Only rarely do courts strike non-competes on the final element of the three-part reasonableness test: whether enforcement would be contrary to a public interest.
Earlier this year, a Rhode Island court followed Massachusetts' lead and held that a physician non-compete could not be enforced through injunctive relief. The court believed "the strong public interest in allowing individuals to retain health care service providers of their choice 'outweighs any professional benefits derived from a restrictive covenant.'" Med. & Long Term Care Assocs., LLC v. Khurshid, 2016 R.I. Super. LEXIS 39 (R.I. Super. Ct. Mar. 29, 2016). Khurshid did not, however, rule out the possibility of a damages award for a breach. Its ruling was tailored to the injunction the medical practice sought.

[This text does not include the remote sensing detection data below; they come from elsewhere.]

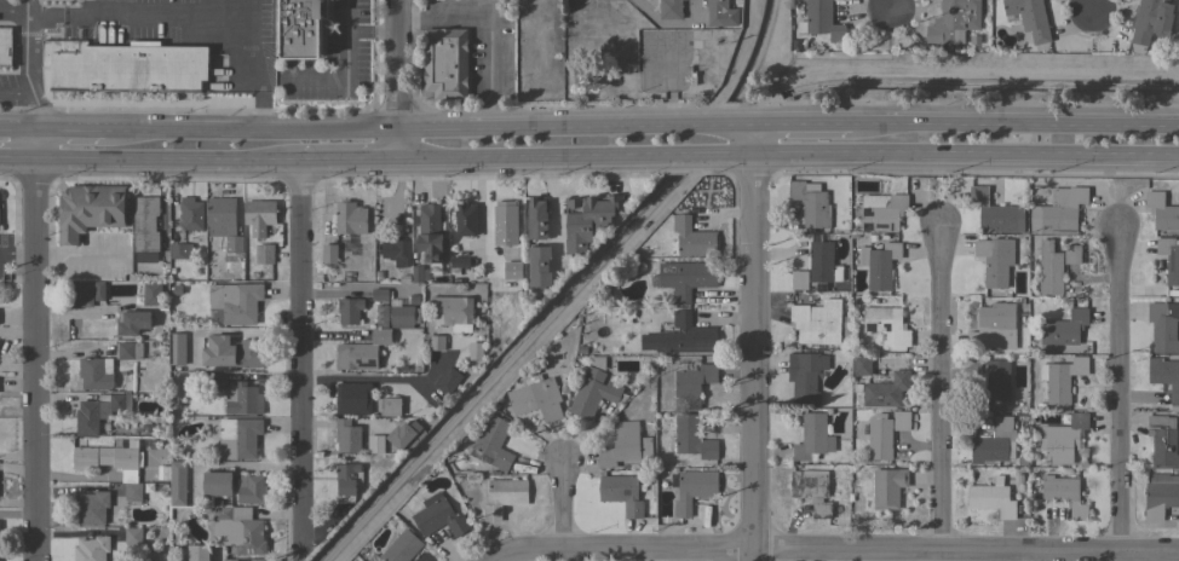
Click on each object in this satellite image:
road: (895, 1)
building: (671, 9)
road: (1092, 10)
building: (717, 12)
road: (21, 13)
road: (147, 14)
building: (1028, 18)
building: (1152, 20)
building: (822, 21)
building: (954, 21)
road: (657, 22)
building: (302, 29)
road: (491, 30)
road: (369, 31)
building: (5, 46)
road: (30, 53)
building: (446, 63)
building: (125, 67)
road: (346, 67)
road: (392, 67)
road: (258, 74)
road: (15, 93)
road: (32, 111)
road: (965, 129)
road: (17, 130)
road: (67, 131)
road: (245, 133)
road: (571, 133)
road: (752, 145)
road: (390, 153)
road: (965, 162)
road: (571, 166)
road: (18, 167)
road: (165, 168)
road: (343, 170)
building: (811, 203)
building: (89, 210)
road: (553, 210)
building: (1062, 211)
building: (1162, 211)
building: (882, 212)
building: (997, 213)
building: (0, 214)
building: (191, 214)
building: (221, 215)
building: (259, 216)
building: (350, 218)
building: (538, 218)
building: (466, 219)
building: (505, 219)
building: (588, 219)
building: (145, 229)
building: (431, 234)
building: (691, 239)
building: (233, 245)
building: (181, 251)
building: (397, 251)
road: (18, 252)
building: (264, 253)
building: (329, 253)
building: (1072, 254)
building: (1170, 258)
building: (995, 260)
building: (459, 262)
building: (823, 263)
building: (879, 264)
building: (539, 268)
building: (1050, 268)
building: (417, 274)
building: (686, 278)
building: (403, 279)
building: (799, 280)
building: (176, 290)
building: (86, 293)
building: (152, 294)
building: (381, 294)
building: (413, 300)
building: (235, 302)
building: (452, 309)
building: (349, 310)
building: (403, 316)
building: (133, 322)
building: (817, 322)
building: (887, 326)
building: (994, 326)
building: (1163, 326)
building: (1064, 329)
building: (681, 337)
building: (436, 343)
road: (36, 345)
building: (177, 349)
building: (129, 350)
building: (231, 351)
building: (362, 351)
building: (475, 351)
road: (298, 355)
road: (753, 360)
building: (862, 365)
building: (96, 373)
building: (805, 375)
building: (1165, 377)
road: (374, 378)
building: (1063, 379)
building: (449, 380)
building: (998, 380)
building: (217, 381)
building: (692, 383)
road: (945, 388)
road: (1117, 388)
building: (593, 389)
building: (886, 391)
building: (536, 397)
building: (353, 398)
building: (243, 399)
building: (388, 406)
building: (99, 412)
building: (901, 420)
building: (403, 434)
building: (1064, 434)
building: (347, 436)
building: (693, 437)
building: (880, 437)
building: (239, 438)
building: (813, 438)
building: (1163, 440)
building: (494, 442)
building: (995, 442)
building: (375, 443)
building: (624, 445)
building: (105, 457)
building: (1021, 461)
building: (160, 474)
building: (1018, 476)
building: (348, 482)
building: (177, 483)
building: (218, 483)
building: (888, 487)
building: (251, 488)
building: (694, 489)
building: (812, 490)
building: (133, 491)
building: (622, 494)
building: (1064, 495)
building: (1161, 496)
building: (503, 497)
road: (554, 498)
building: (992, 498)
building: (91, 508)
building: (439, 516)
building: (237, 530)
building: (133, 536)
building: (401, 547)
road: (826, 547)
building: (92, 549)
building: (198, 553)
building: (156, 556)
building: (231, 560)
building: (256, 560)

It didn't take long for the other shoe to drop.
In July, Rhode Island banned physician non-competes in their entirety - meaning that the narrow escape hatch for employers to seek legal relief has closed (at least for contracts signed after the law's effective date of July 12, 2016. It is likely that contracts entered into before this date are governed by the common-law, which still may bar injunctions but may not prevent a damages award.
Public policy arguments like the one advanced in Khurshid (and in other states for that matter) are difficult to make. Normally, statements of public policy come through constitutional provisions, statutory text, or a widely and universally declared judicial policy. In the context of non-compete arrangements, lawyers generally are not bound by them due to the Rules of Professional Conduct. Physicians have met with some success in Rhode Island in elsewhere due to the public interest in fostering the doctor-patient relationship. Investment advisers, on the other hand, are susceptible to non-compete enforcement, as are accountants. Other states carve out certain professions through legislative fiat, such as the relatively recent Hawaii law that bans non-competes for tech workers.
Public policy arguments are indeed difficult to make in the normal case because trial court judges do not set policy. And most non-compete disputes are quite fact-intensive. It is unusual to see blanket, categorical exclusions for enforcement.